The cuts now proposed will have a devastating impact on millions of working class people and their families. Young people in particular will bear the brunt. Many do not have the option of moving back in with parents. They may have had to leave in the first place because of family breakdown, violence, or abuse. A large number of under-25s have children themselves—of the 385,000 under-25s claiming housing benefit, 204,000 have children.

Last year the charity Shelter found there were 10,000 young people in the UK who were treated as priority homeless after being thrown out by their parents. This figure is an underestimation as many young people often sleep at the homes of friends or on the streets, and don’t show up in homeless statistics.

Many young people who are in work on low pay depend on housing benefit to be able to pay the rent. They will have to uproot to low-rent areas. As these are often the most economically blighted with higher levels of unemployment, they are likely to lose their jobs as a result.

The amount of housing benefits people are able to claim will be cut by up to 25 percent as a result of having an extra bedroom/s in a household. Many families will have to move, no longer able to afford the rent as it will not be covered fully by housing benefit.

In scapegoating millions of the poorest and most vulnerable, Cameron’s hypocrisy knows no bounds. The £2 billion cost of housing benefit for the under-25s is hardly “a fortune” as Cameron well knows.

Cameron told his Kent audience that cuts in social spending were necessary as, “Frankly, to quote the last government, there is no money left.”

If the state coffers are empty it is in large part because, in the aftermath of the 2008 global financial crash, the Labour government, fully supported by the then-opposition Conservatives and Liberals, looted the public purse and handed over, with no conditions, some £1 trillion to the bankers and financial parasites who had caused the crisis.

This is aside from the tens of billions stolen from the public purse in tax evasion by the very richest in society. The Tax Justice Network recently published figures outlining the true extent of global tax evasion. Of the 145 countries examined, the amount evaded globally was $3.1 trillion annually. The figure for the UK was £69.9 billion per annum. This amount alone would cover more than 50 percent of the total amount spent to fund the health service annually.

The response to Cameron’s proposals from the press was generally favourable, with the main complaint being that his plans were not harsh enough.

The Times specifically called for welfare spending on pensioners to be hit.
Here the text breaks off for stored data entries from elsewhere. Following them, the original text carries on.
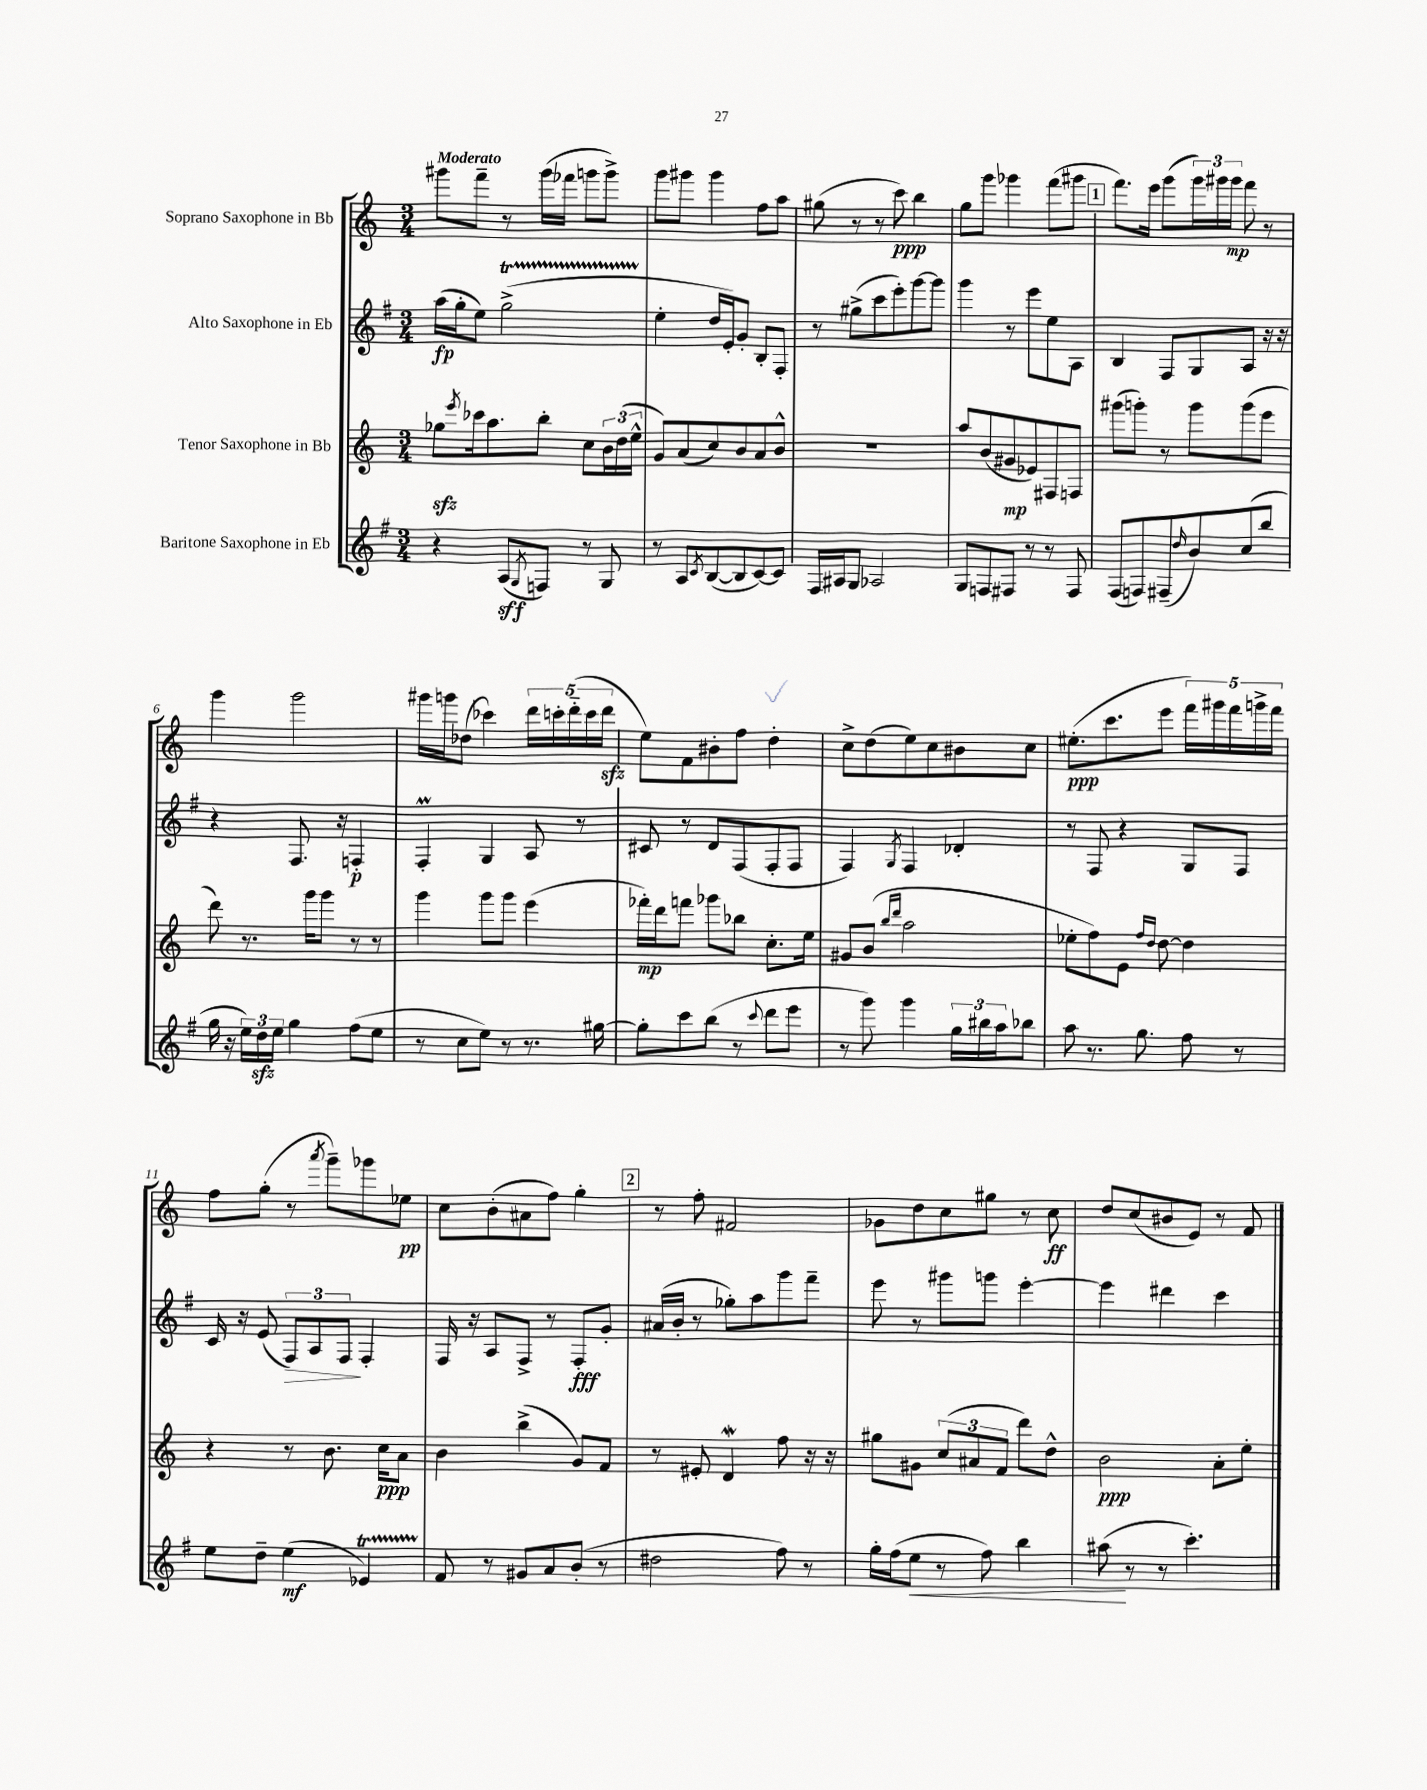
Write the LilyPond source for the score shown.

<<
\new StaffGroup <<
\new Staff = "s0" \with { instrumentName = "Soprano Saxophone in Bb" } {
    \clef treble \key c \major \numericTimeSignature \time 3/4 \tempo "Moderato"
    gis'''8 f'''8-- r8 gis'''16( fes'''16 g'''8 g'''8->) |
    g'''8 gis'''8 gis'''4 f''8 a''8 |
    gis''8( r8 r8 c'''8\ppp) b''4 |
    g''8 g'''8 ges'''4 f'''8( gis'''8 |
    \mark \markup { \box "1" } f'''8.) e'''16 g'''8( \tuplet 3/2 { g'''16) gis'''16 gis'''16\mp } f'''8 r8 |
    g'''4 g'''2 |
    gis'''16 g'''16 des''8( ces'''4) \tuplet 5/4 { d'''16 c'''16-. d'''16-_( c'''16 d'''16\sfz } |
    e''8) f'8 bis'8-. f''8 d''4-. |
    c''8-> d''8( e''8) c''8 bis'8 c''8 |
    eis''8.-.\ppp( c'''8. e'''8 \tuplet 5/4 { f'''16) gis'''16 f'''16 g'''16-> f'''16 } |
    f''8 g''8-.( r8 \acciaccatura { a'''8 } g'''8--) ges'''8 ees''8\pp |
    c''8 b'8-.( ais'8 f''8) g''4-. |
    \mark \markup { \box "2" } r8 f''8-. fis'2 |
    ges'8 d''8 c''8 gis''8 r8 c''8\ff |
    d''8 c''8( bis'8 e'8) r8 f'8 \bar "|." |
}
\new Staff = "s1" \with { instrumentName = "Alto Saxophone in Eb" } {
    \clef treble \key g \major \numericTimeSignature \time 3/4
    a''16\fp( g''16-. e''8) g''2->\startTrillSpan( |
    e''4-.\stopTrillSpan d''16 e'16-.) g'8-. b8-. fis8-. |
    r8 gis''8->( c'''8 e'''8-.) g'''8~ g'''8 |
    g'''4 r8 e'''8 e''8 a8 |
    \mark \markup { \box "1" } b4 fis8 g8 a8 r16 r16 |
    r4 fis8. r16 f4-.\p |
    fis4-.\prall g4 a8 r8 |
    cis'8 r8 d'8 fis8( fis8-. fis8 |
    fis4) \acciaccatura { g8 } fis4 des'4-. |
    r8 fis8 r4 g8 fis8 |
    c'16 r16 e'8( \tuplet 3/2 { fis8\>) a8 fis8\! } fis4-. |
    fis16 r16 a8 fis8-> r8 fis8-.\fff g'8-. |
    \mark \markup { \box "2" } ais'16( b'16-. r8 ges''8-.) a''8 g'''8 fis'''8-- |
    e'''8 r8 gis'''8 g'''8 e'''4~-. |
    e'''4 dis'''4 c'''4 \bar "|." |
}
\new Staff = "s2" \with { instrumentName = "Tenor Saxophone in Bb" } {
    \clef treble \key c \major \numericTimeSignature \time 3/4
    ges''8\sfz \acciaccatura { e'''8 } ces'''16 a''8. b''8-. c''8 \tuplet 3/2 { b'16 d''16( e''16-^ } |
    g'8) a'8( c''8) b'8 a'8 b'8-^ |
    R2. |
    a''8 b'8( gis'8\mp ees'8) fis8 f8 |
    \mark \markup { \box "1" } gis'''8( g'''8-.) r8 g'''8 g'''8( e'''8 |
    d'''8) r8. g'''16 g'''8 r8 r8 |
    g'''4 g'''8 g'''8 e'''4( |
    fes'''16-.\mp) d'''16 f'''8 ges'''8 bes''8 c''8.-. e''16 |
    gis'8 b'8( \grace { b''16 d'''16 } a''2 |
    ees''8-. f''8) e'8 \grace { f''16 d''16 } d''8~ d''4 |
    r4 r8 b'8. c''16\ppp a'8 |
    b'4 b''4->( g'8) f'8 |
    \mark \markup { \box "2" } r8 eis'8-. d'4\mordent f''8 r16 r16 |
    gis''8 gis'8 \tuplet 3/2 { c''8( ais'8 f'8 } d'''8) d''8-^ |
    b'2\ppp a'8-. e''8-. \bar "|." |
}
\new Staff = "s3" \with { instrumentName = "Baritone Saxophone in Eb" } {
    \clef treble \key g \major \numericTimeSignature \time 3/4
    r4 a8\sff( \acciaccatura { g8 } f8) r8 g8 |
    r8 a8 \acciaccatura { c'8 } b8~( b8 c'8~) c'8 |
    fis16 ais16 g8 aes2 |
    g8 f8 fis8 r8 r8 fis8 |
    \mark \markup { \box "1" } fis8( f8) fis8--( \grace { d''16 } b'8) c''8( b''8 |
    g''16 r16 \tuplet 3/2 { e''16) d''16\sfz e''16 } g''4 fis''8( e''8 |
    r8 c''8 e''8) r8 r8. gis''16~ |
    gis''8-. c'''8 b''8( r8 \appoggiatura { c'''8 } d'''8 e'''8 |
    r8 g'''8) g'''4 \tuplet 3/2 { g''16 bis''16 a''16 } bes''8 |
    a''8 r8. g''8. fis''8 r8 |
    e''8 d''8-- e''4\mf( ees'4\startTrillSpan) |
    fis'8\stopTrillSpan r8 gis'8 a'8 b'8-.( r8 |
    \mark \markup { \box "2" } dis''2 fis''8) r8 |
    g''16-. fis''16( e''8\< r8 fis''8) b''4 |
    ais''8\!( r8 r8 c'''4.-.) \bar "|." |
}
>>
>>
It editorialised that protecting “pensioner benefits during this Parliament, to the next… would be a mistake”.

It continued, “While inflation and low interest rates have undoubtedly eaten into their savings, the elderly have been largely insulated from the financial pain of the young. There is scant economic justification for winter fuel allowance, free television licences, free bus travel or the Christmas bonus…”

Financial Times political correspondent Kiran Stacey noted, “Some ideas were fully formed and have the potential to save a lot of money. Linking benefits to earnings instead of inflation would be popular; had it been policy at the time of last year’s autumn review, it would have saved £5bn.”
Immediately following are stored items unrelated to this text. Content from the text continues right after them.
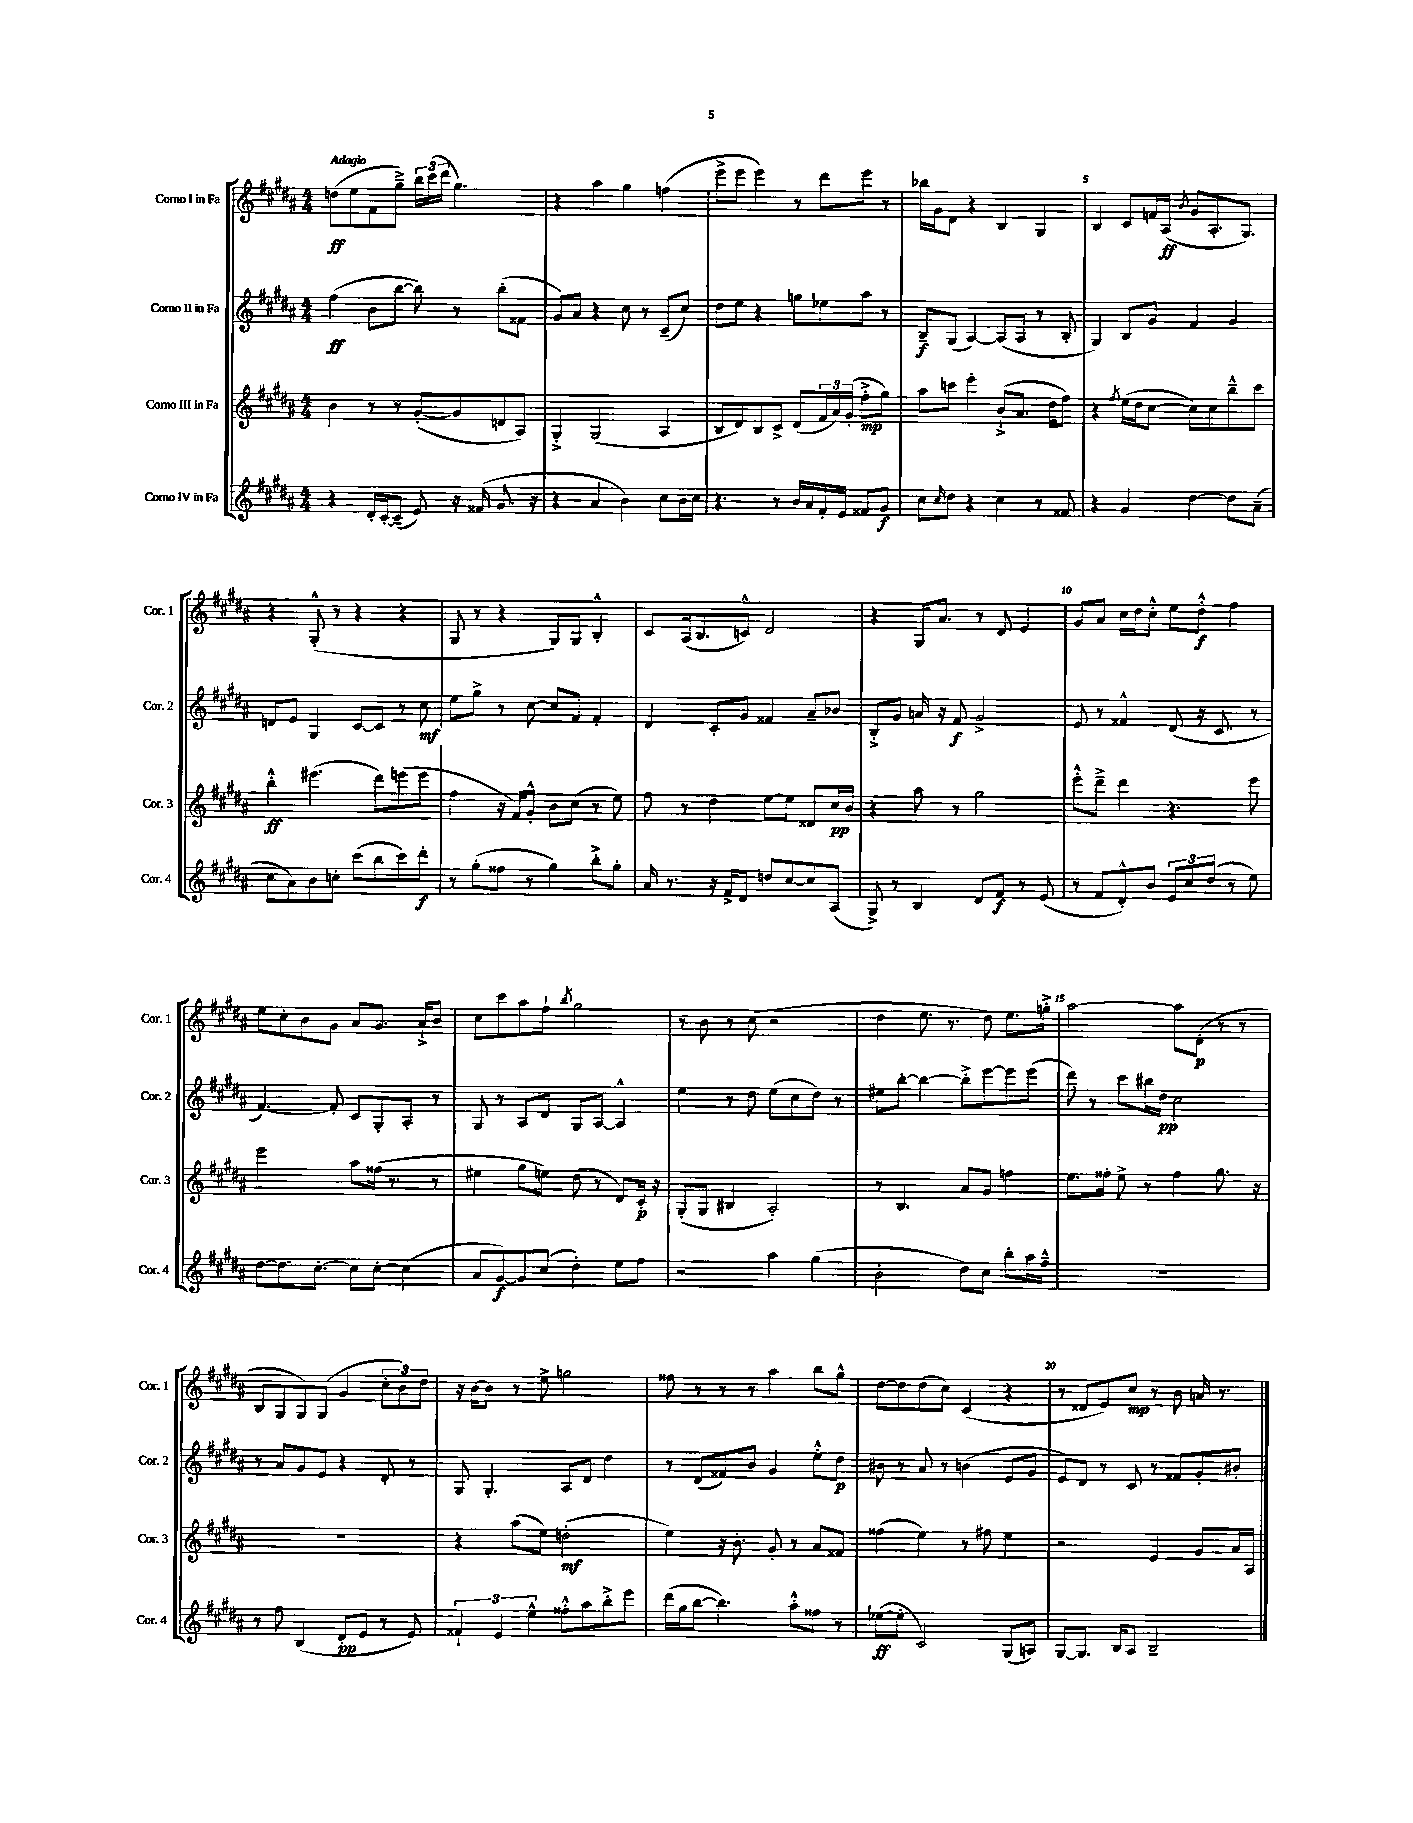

**kern	**kern	**kern	**kern
*staff4	*staff3	*staff2	*staff1
*clefG2	*clefG2	*clefG2	*clefG2
*k[f#c#g#d#a#]	*k[f#c#g#d#a#]	*k[f#c#g#d#a#]	*k[f#c#g#d#a#]
*M4/4	*M4/4	*M4/4	*M4/4
4r	4b\	(4ff#\	(8dd\L
.	.	.	8ee\
16d#'/LL	8r	8b\L	8f#\
[16c#'/J	.	.	.
(8c#~/]J	8r	[8bb\J	8gg#~^\J)
8e/)	([8g#'/L	8bb\])	24bb\LL
.	.	.	(24ccc#\
.	.	.	24ddd#\JJ
16r	8g#/]	8r	4.gg#\)
(16f##/	.	.	.
8.g#/	8d/	(8bb'\L	.
.	8A#/J)	8f##\J	.
16r	.	.	.
=	=	=	=
4r	4G#'^/	8g#/L)	4r
.	.	8a#/J	.
4a#/	(2G#/	4r	4aa#\
4b\)	.	8cc#\	4gg#\
.	.	8r	.
8cc#\L	4A#/	(8c#~/L	(4ff\
16b\L	.	8cc#/J)	.
16cc#\JJ	.	.	.
=	=	=	=
4.r	8B/L	8dd#\L	8eee^\L
.	8d#/)	8ee\J	8eee\J
.	8B/	4r	4eee\)
8r	8c#^/J	.	.
16b/LL	(8d#/L	8gg\L	8r
16a#/	.	.	.
16f#'/	24f#/L	8ee-\	8ddd#\L
.	24a#/)	.	.
16e/JJ	.	.	.
.	(24g#'/JJ	.	.
8f##/L	8ff#'^\L	8aa#\J	8eee\J
8g#/J	8gg#\J)	8r	8r
=	=	=	=
8cc#\L	8aa#\L	8B~/L	16bb-\LL
.	.	.	16g#\J
16qqcc#/	.	.	.
8dd#\J	8ccc\J	(8G#/J	8d#\J
4r	4eee'\	[4A#/)	4r
4cc#\	(8b`^/L	(8A#/]L	4B/
.	8.a#/J	8A#/J	.
8r	.	8r	4G#/
.	16dd#\LK	.	.
8f##/	8ff#\J)	8B'/	.
=	=	=	=
4r	4r	4G#/)	4B/
.	8qff#/	.	.
4g#/	(16ee\LL	8B/L	8c#/L
.	16dd#\J	.	.
.	[8cc#\J	8g#/J	16f/L
.	.	.	(16A#/JJ
.	.	.	8qb/
[4dd#\	8cc#\]L)	4f#/	8g#/L
.	8cc#\	.	8.A#'/
8dd#\]L	8bb~^^\	4g#/	.
.	.	.	8.G#/J)
(8a#~\J	8ccc#\J	.	.
=	=	=	=
8cc#\L	4bb'^^\	8d/L	4r
8a#\)	.	8e/J	.
8b\	(4.eee#\	4G#/	(8G#'^^/
8cc'\J	.	.	8r
(8ccc#\L	.	[8c#/L	4r
8bb\	8ddd#\L)	8c#/]J	.
8ccc#\)	(8eee\	8r	4r
8ddd#'\J	8eee\J	8cc#\	.
=	=	=	=
8r	4ff#\	8ee\L	8G#/
(8gg#'\L	.	8gg#^\J	8r
8ff##\J	16r	8r	4r
.	16f#/LK)	.	.
8r	8g#'^^/J	[8cc#\	.
4gg#\)	8b\L	8cc#/]L	8G#/L)
.	(8cc#\J	8f#/J	8G#/J
8bb'^\L	8r	4f#'/	4B'^^/
8gg#'\J	8ee\)	.	.
=	=	=	=
16a#/	8ff#\	4d#/	8c#/L
8.r	.	.	.
.	8r	.	(16A#/k
.	.	.	8.B/
16r	4dd#\	8c#'/L	.
16f#^/LK	.	.	.
8d#/J	.	8g#/J	8c^^/J)
8dd/L	[8ee\L	4f##/	2d#/
[8cc#/	8ee\]J	.	.
8cc#/]	8d##/L	8a#~/L	.
(8A#/J	16cc#/L	8b-/J	.
.	16b/JJ	.	.
=	=	=	=
8G#^/)	4r	8B'^/L	4r
8r	.	8g#/J	.
4B/	8aa#\	16a/	16G#/LK
.	.	16r	8.a#/J
.	8r	8f#/	.
8d#/L	2gg#\	2g#^/	8r
8f#/J	.	.	8d#/
8r	.	.	4e/
(8e/	.	.	.
=	=	=	=
8r	8eee'^^\L	8e/	8g#/L
8f#/L	8ddd#~^\J	8r	8a#/J
8d#'^^/)	4ddd#\	4f##^^/	16cc#\LL
.	.	.	16dd#\J
8b/J	.	.	8cc#'^^\J
12e/L	4.r	(8d#/	8ee\L
12cc#/	.	.	.
.	.	16r	8dd#'^^\J
(12dd#/J	.	.	.
.	.	8.c#/	.
8r	.	.	4ff#\
8ee\)	8eee\	8r	.
=	=	=	=
[8dd#\L	2eee\	[4.f#/)	8ee\L
8.dd#\]	.	.	8cc#'\
.	.	.	8b\
[8.cc#'\J	.	.	.
.	.	8f#'/]	8g#\J
8cc#\]L	8aa#\L	8c#/L	8a#/L
[8cc#'\J	(16ff##\Jk	8G#'/	8.g#/J
.	8.r	.	.
(4cc#\]	.	8A#'/J	.
.	.	.	16a#`^/LK
.	8r	8r	8b/J
=	=	=	=
8a#/L	4ee#\	8G#/	8cc#\L
[8g#/)	.	8r	8ccc#\
8g#/]	8gg#\L	8A#/L	8aa#\
(8cc#/J	8ee\J)	8d#/J	8ff#`\J
.	.	.	8qbb/
4dd#'\)	(8dd#\	8G#/L	2gg#\
.	8r	[8A#/J	.
8ee\L	8d#/L)	4A#^^/]	.
8ff#\J	16c#'/Jk	.	.
.	16r	.	.
=	=	=	=
2r	(8G#'/L	4ee\	8r
.	8G#/J	.	8b\
.	4B#/	8r	8r
.	.	8dd#\	(8cc#\
4aa#\	2A#'/)	(8ee\L	2r
.	.	8cc#\	.
(4gg#\	.	8dd#\J)	.
.	.	8r	.
=	=	=	=
2b'\	8r	8ee#\L	4dd#\
.	4.B/	[8bb'\J	.
.	.	4bb\_	8.ee\
.	.	.	8.r
8dd#\L)	8a#/L	8bb'^\]L	.
8cc#\J	8g#/J	[8eee\	8dd#\)
8bb'\L	4ff\	8eee\]	8.ee\L
16aa#\L	.	(8eee\J	.
16ff#~^^\JJ	.	.	16gg'^\Jk
=	=	=	=
1r	8.ee\L	8ddd#\)	[2aa#\
.	.	8r	.
.	16ff##'\Jk	.	.
.	8ee^\	8ccc#\L	.
.	8r	16bb#\L	.
.	.	16dd#\JJ	.
.	4ff##\	2cc#\	8aa#\]L
.	.	.	(8d#'\J
.	8.gg#\	.	8r
.	.	.	8r
.	16r	.	.
=	=	=	=
8r	1r	8r	8B/L
8ff#\	.	8a#/L	8G#/
(4B/	.	8g#/	8G#/)
.	.	8e/J	(8G#/J
8d#'/L	.	4r	4g#/
8e/J	.	.	.
8r	.	8d#'/	12cc#'\L
.	.	.	12b\)
8e/)	.	8r	.
.	.	.	12dd#\J
=	=	=	=
6f##`/	4r	8G#/	16r
.	.	.	[16b\LK
.	.	4.G#'/	8b\]J
6e/	.	.	.
.	(8aa#\L	.	8r
6ee^^\	.	.	.
.	8ee\J)	.	8ee^\
8ff##'^^\L	(2dd'\	8A#/L	2gg\
8aa#\	.	8d#/J	.
8bb'^\	.	4dd#\	.
8eee\J	.	.	.
=	=	=	=
(16ddd#\LL	4ee\)	8r	8ff##\
16gg#\J	.	.	.
[8bb\J	.	(8d#/L	8r
4.bb\])	16r	8f##/)	8r
.	8.b'\	.	.
.	.	8b/J	8r
.	8g#'/	4g#/	4aa#\
8aa#'^^\L	8r	.	.
8ff##\J	8a#/L	8ee'^^\L	8bb\L
8r	8f##/J	8dd#\J	8gg#^^\J
=	=	=	=
([8ee-\L	(4ff##\	8b#\	[8dd#\L
8ee-'\]J	.	8r	8dd#\]
2c#/)	4ee\)	8a#/	(8dd#\
.	.	8r	8cc#\J)
.	8r	(4b\	(4c#/
.	8ff#\	.	.
(8G#/L	4ee\	8e/L	4r
8A/J)	.	8g#/J	.
=	=	=	=
[8G#/L	2r	8e/L)	8r
8.G#/]J	.	8d#/J	8d##/L
.	.	8r	8e/)
16B/LK	.	.	.
8A#/J	.	8c#/	8cc#/J
2B~/	4e/	8r	8r
.	.	8f##/L	8b\
.	8g#/L	8g#'/	16a/
.	.	.	8.r
.	16a#/L	8b#'/J	.
.	16A#/JJ	.	.
==	==	==	==
*-	*-	*-	*-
Urging further cuts, he commented, “Cameron has refused to carry out one plan that could save £2bn: means-testing pensioner benefits such as television licences, bus passes and the winter fuel allowance, which are guaranteed at least until 2015. On Monday, he would not rule out putting such a proposal in the next Tory manifesto, even though this could create a political storm.”

The opposition Labour Party is on record that welfare spending must be reduced, having initiated billions in cuts before leaving office. In January Labour declared it was not in favour of a national cap on the level of benefits that could be claimed, but would be if the policy was implemented on a local basis.

Times columnist Hugo Rifkind wrote that in response to Cameron’s speech, Liam Byrne, Labour’s Shadow Secretary of State for Work and Pensions, “was twisting like a worm on a hook. Did Labour want to cut welfare? He couldn’t say. Did Labour oppose cuts to welfare? He couldn’t say that either.”